In a report on consumer credit, the accountancy firm suggests that the combination of falling house prices, rising unemployment and the shift in consumer attitude to debt will increase demand for credit while supply shrinks.
As a result lenders will look for new ways to free up their balance sheets by selling assets that would have been disposed of via securitisations in previous years.
PwC suggests that the non-performing loans market could become the channel of choice.
The report states: “With the demise of the securitisation market and doubts over whether it will ever bounce back, we believe that a new market trend whereby non-performing loan portfolios are exchanged between different financial institutions is likely to emerge over the next three years.
“When one considers that much of the credit crisis stems from banks packaging consumer credit assets into complex structured vehicles and selling them to third parties, it is interesting to note that the fallout from this practice is evolving into a new market.”
It adds: “Financial institutions can still buy and sell similar assets, albeit non-performing ones, but for different reasons.”

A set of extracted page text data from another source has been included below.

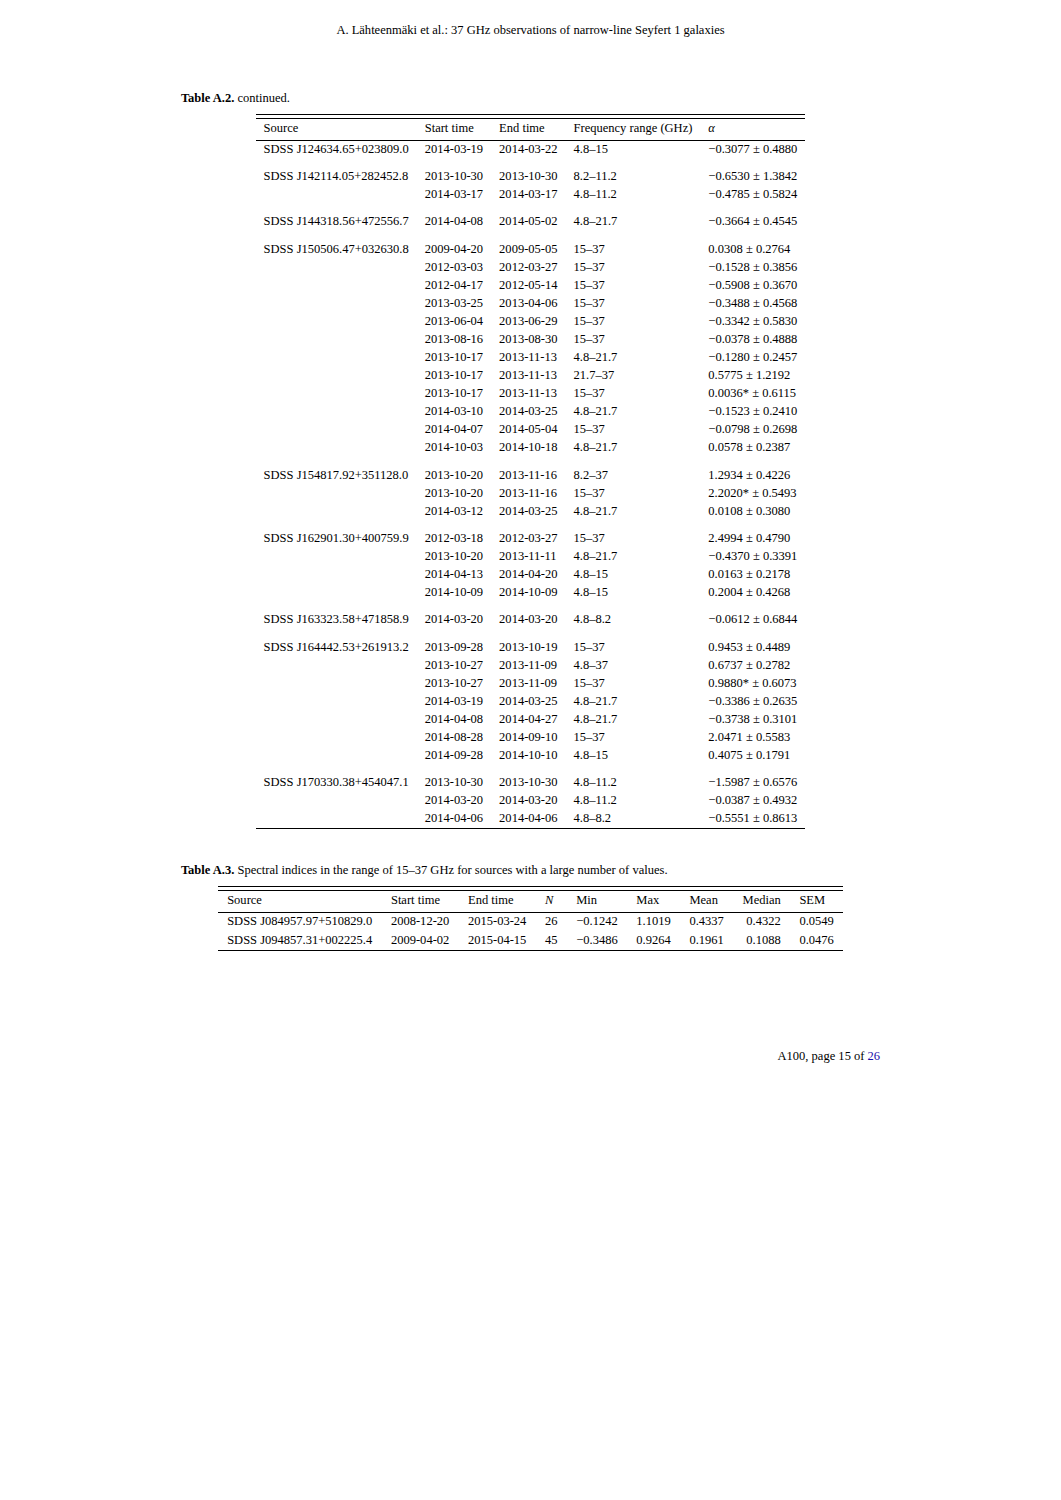A. Lähteenmäki et al.: 37 GHz observations of narrow-line Seyfert 1 galaxies
Table A.2. continued.
| Source | Start time | End time | Frequency range (GHz) | α |
| --- | --- | --- | --- | --- |
| SDSS J124634.65+023809.0 | 2014-03-19 | 2014-03-22 | 4.8–15 | −0.3077 ± 0.4880 |
| SDSS J142114.05+282452.8 | 2013-10-30 | 2013-10-30 | 8.2–11.2 | −0.6530 ± 1.3842 |
| | 2014-03-17 | 2014-03-17 | 4.8–11.2 | −0.4785 ± 0.5824 |
| SDSS J144318.56+472556.7 | 2014-04-08 | 2014-05-02 | 4.8–21.7 | −0.3664 ± 0.4545 |
| SDSS J150506.47+032630.8 | 2009-04-20 | 2009-05-05 | 15–37 | 0.0308 ± 0.2764 |
| | 2012-03-03 | 2012-03-27 | 15–37 | −0.1528 ± 0.3856 |
| | 2012-04-17 | 2012-05-14 | 15–37 | −0.5908 ± 0.3670 |
| | 2013-03-25 | 2013-04-06 | 15–37 | −0.3488 ± 0.4568 |
| | 2013-06-04 | 2013-06-29 | 15–37 | −0.3342 ± 0.5830 |
| | 2013-08-16 | 2013-08-30 | 15–37 | −0.0378 ± 0.4888 |
| | 2013-10-17 | 2013-11-13 | 4.8–21.7 | −0.1280 ± 0.2457 |
| | 2013-10-17 | 2013-11-13 | 21.7–37 | 0.5775 ± 1.2192 |
| | 2013-10-17 | 2013-11-13 | 15–37 | 0.0036* ± 0.6115 |
| | 2014-03-10 | 2014-03-25 | 4.8–21.7 | −0.1523 ± 0.2410 |
| | 2014-04-07 | 2014-05-04 | 15–37 | −0.0798 ± 0.2698 |
| | 2014-10-03 | 2014-10-18 | 4.8–21.7 | 0.0578 ± 0.2387 |
| SDSS J154817.92+351128.0 | 2013-10-20 | 2013-11-16 | 8.2–37 | 1.2934 ± 0.4226 |
| | 2013-10-20 | 2013-11-16 | 15–37 | 2.2020* ± 0.5493 |
| | 2014-03-12 | 2014-03-25 | 4.8–21.7 | 0.0108 ± 0.3080 |
| SDSS J162901.30+400759.9 | 2012-03-18 | 2012-03-27 | 15–37 | 2.4994 ± 0.4790 |
| | 2013-10-20 | 2013-11-11 | 4.8–21.7 | −0.4370 ± 0.3391 |
| | 2014-04-13 | 2014-04-20 | 4.8–15 | 0.0163 ± 0.2178 |
| | 2014-10-09 | 2014-10-09 | 4.8–15 | 0.2004 ± 0.4268 |
| SDSS J163323.58+471858.9 | 2014-03-20 | 2014-03-20 | 4.8–8.2 | −0.0612 ± 0.6844 |
| SDSS J164442.53+261913.2 | 2013-09-28 | 2013-10-19 | 15–37 | 0.9453 ± 0.4489 |
| | 2013-10-27 | 2013-11-09 | 4.8–37 | 0.6737 ± 0.2782 |
| | 2013-10-27 | 2013-11-09 | 15–37 | 0.9880* ± 0.6073 |
| | 2014-03-19 | 2014-03-25 | 4.8–21.7 | −0.3386 ± 0.2635 |
| | 2014-04-08 | 2014-04-27 | 4.8–21.7 | −0.3738 ± 0.3101 |
| | 2014-08-28 | 2014-09-10 | 15–37 | 2.0471 ± 0.5583 |
| | 2014-09-28 | 2014-10-10 | 4.8–15 | 0.4075 ± 0.1791 |
| SDSS J170330.38+454047.1 | 2013-10-30 | 2013-10-30 | 4.8–11.2 | −1.5987 ± 0.6576 |
| | 2014-03-20 | 2014-03-20 | 4.8–11.2 | −0.0387 ± 0.4932 |
| | 2014-04-06 | 2014-04-06 | 4.8–8.2 | −0.5551 ± 0.8613 |
Table A.3. Spectral indices in the range of 15–37 GHz for sources with a large number of values.
| Source | Start time | End time | N | Min | Max | Mean | Median | SEM |
| --- | --- | --- | --- | --- | --- | --- | --- | --- |
| SDSS J084957.97+510829.0 | 2008-12-20 | 2015-03-24 | 26 | −0.1242 | 1.1019 | 0.4337 | 0.4322 | 0.0549 |
| SDSS J094857.31+002225.4 | 2009-04-02 | 2015-04-15 | 45 | −0.3486 | 0.9264 | 0.1961 | 0.1088 | 0.0476 |
A100, page 15 of 26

Mortgage industry consultant Bob Sturges says he is not surprised by the findings because such loans are less risky and therefore more appealing than securitised assets.
He says: “Portfolio trades are nothing new but they are attractive because they are an efficient way of releasing liquidity and are more transparent than securitised loan books.
“Also, it’s a buyer’s market right now and anecdotal evidence sugg-ests that non-performing loans are going for a song.”